IPC Offers Food Safety Advice to G-20 Members

The International Food & Agricultural Trade Policy Council (IPC) offers G-20 countries ten considerations on trade and global food security.

Dramatically shrinking world trade and emerging protectionist measures are putting the global food system at risk.  The recent decline in commodity prices does not signal the end of the food crisis.  The underlying trends of increasing demand and low stocks remain very much in place.  Instead, the global financial crisis is further compounding the food crisis causing hardship and suffering in net food importing countries and amongst the world’s poorest peoples.

The International Food & Agricultural Trade Policy Council (IPC) remains committed to an open global food system and a speedy completion of the Doha Round.  However, completion of the Doha Round is only part of the solution.  It is our hope that the G-20 countries will use their meetings as an opportunity to move beyond issuance of yet another “good intentions” commitment and turn to address the global problems head on.

Here are ten considerations on trade and global food security to think about:

1. The fact that the world’s largest and burgeoning population centers and remaining arable land are distributed unevenly coupled with the reality that more than half of the global population will soon be living in urban centers means that trade in food will become increasingly important.

2. Only a few countries have sufficient available land, water resources and suitable climates to rely totally on their own production.  Government efforts aimed at self-sufficiency run the risk of environmental degradation, exploitation of a region’s scarce or fragile resources, and burdening taxpayers and consumers with unnecessary costs.

3. Climate change experts warn about increasing weather variability, leading to further production and price instabilities, which an open trade system can help offset.

4. The financial crisis risks cutting off recently stepped up investment flows from developing country governments, development assistance and the private sector.  Importantly, an open trading system for food and agriculture will encourage more investment flows.  This is true regardless of whether the reforms take place in OECD or developing countries.

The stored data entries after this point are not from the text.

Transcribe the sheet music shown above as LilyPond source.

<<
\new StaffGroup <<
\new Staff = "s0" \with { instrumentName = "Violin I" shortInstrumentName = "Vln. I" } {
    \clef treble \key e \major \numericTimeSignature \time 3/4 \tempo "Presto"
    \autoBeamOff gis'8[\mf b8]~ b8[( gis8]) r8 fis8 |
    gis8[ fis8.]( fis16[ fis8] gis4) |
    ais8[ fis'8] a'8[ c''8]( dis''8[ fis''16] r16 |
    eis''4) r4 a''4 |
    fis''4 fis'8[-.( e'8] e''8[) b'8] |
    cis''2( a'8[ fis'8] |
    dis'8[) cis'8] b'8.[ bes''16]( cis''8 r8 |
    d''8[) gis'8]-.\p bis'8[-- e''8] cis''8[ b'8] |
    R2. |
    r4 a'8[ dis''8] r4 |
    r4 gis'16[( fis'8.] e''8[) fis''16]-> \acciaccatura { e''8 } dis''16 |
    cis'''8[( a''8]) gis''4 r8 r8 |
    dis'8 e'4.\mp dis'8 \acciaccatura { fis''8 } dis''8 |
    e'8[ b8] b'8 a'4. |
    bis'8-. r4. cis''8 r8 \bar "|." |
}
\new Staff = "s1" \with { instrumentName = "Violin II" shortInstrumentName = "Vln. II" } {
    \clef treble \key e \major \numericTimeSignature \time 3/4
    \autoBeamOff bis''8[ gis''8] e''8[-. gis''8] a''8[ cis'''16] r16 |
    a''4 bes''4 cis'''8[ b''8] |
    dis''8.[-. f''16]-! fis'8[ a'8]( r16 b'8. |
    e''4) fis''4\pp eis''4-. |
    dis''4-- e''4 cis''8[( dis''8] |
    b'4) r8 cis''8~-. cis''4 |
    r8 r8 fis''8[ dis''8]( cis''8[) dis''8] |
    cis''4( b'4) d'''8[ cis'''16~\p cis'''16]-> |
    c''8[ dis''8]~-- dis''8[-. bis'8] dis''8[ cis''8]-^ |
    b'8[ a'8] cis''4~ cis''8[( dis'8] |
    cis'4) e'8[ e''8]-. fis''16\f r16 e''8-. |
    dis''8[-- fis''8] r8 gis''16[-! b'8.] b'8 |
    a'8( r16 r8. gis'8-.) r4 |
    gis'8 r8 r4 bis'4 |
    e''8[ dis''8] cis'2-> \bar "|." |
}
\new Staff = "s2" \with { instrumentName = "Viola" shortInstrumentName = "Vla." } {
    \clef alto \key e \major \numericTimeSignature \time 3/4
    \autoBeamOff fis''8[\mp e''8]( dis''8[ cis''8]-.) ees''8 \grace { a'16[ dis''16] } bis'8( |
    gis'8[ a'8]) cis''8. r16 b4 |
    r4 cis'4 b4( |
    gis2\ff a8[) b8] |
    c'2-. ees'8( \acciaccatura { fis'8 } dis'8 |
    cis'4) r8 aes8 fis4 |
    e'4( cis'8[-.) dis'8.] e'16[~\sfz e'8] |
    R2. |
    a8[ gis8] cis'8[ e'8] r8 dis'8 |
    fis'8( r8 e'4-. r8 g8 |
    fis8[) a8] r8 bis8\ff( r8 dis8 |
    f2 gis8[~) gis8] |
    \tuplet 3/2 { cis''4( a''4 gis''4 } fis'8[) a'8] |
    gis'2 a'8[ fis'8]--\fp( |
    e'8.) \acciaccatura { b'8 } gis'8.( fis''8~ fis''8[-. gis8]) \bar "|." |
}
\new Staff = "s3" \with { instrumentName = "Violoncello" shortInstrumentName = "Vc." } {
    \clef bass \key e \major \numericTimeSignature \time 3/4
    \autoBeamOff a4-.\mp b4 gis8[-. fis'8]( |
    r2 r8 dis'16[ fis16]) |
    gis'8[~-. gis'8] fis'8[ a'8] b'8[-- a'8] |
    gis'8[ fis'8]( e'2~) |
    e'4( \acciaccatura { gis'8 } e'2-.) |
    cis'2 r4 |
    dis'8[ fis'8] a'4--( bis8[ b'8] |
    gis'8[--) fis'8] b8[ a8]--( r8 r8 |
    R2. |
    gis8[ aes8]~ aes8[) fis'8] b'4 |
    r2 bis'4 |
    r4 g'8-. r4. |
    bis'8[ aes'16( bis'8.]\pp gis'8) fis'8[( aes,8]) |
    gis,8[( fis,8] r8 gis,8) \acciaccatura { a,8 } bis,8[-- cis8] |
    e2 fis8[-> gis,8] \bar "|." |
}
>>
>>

5. Developed countries’ use of export subsidies, trade-distorting domestic support, tariff peaks and tariff escalation have been shown to seriously disadvantage developing country producers, and must be phased out.

6. OECD countries and emerging economies should grant duty-free, quota-free treatment to all food and agricultural imports from least developed countries.

7. Developing countries should not compensate for rural neglect by solely relying on tariffs to protect vulnerable farmers.  There are more targeted instruments and high prices hurt poor consumers while doing nothing to improve competitiveness.

8. An open trading system for food and agriculture is not a panacea for all that ails the agricultural sector.  The “Aid for Trade” initiative should be elevated, and the international community should consider a more specific “Aid for Agriculture” initiative aimed at improving the agricultural sector in developing countries.  The food crisis has highlighted decades of neglect of the agricultural sector in many developing countries, which need to be reversed. 

9. As recently evidenced export restrictions aggravate global food security concerns.  Food Security requires greater guarantees on availability of supplies. Effective disciplines on export taxes, export restraints and export embargoes are needed to restore the balance of obligations between exporters and importers.

10. As a first step, the international community should agree on an exemption for humanitarian food aid purchases from export restrictions.  The issue of food aid should not be considered solely in terms of export competition. Equally important is consideration of a reliable approach to the impact of high prices on availability of food aid and in turn on poor countries and families.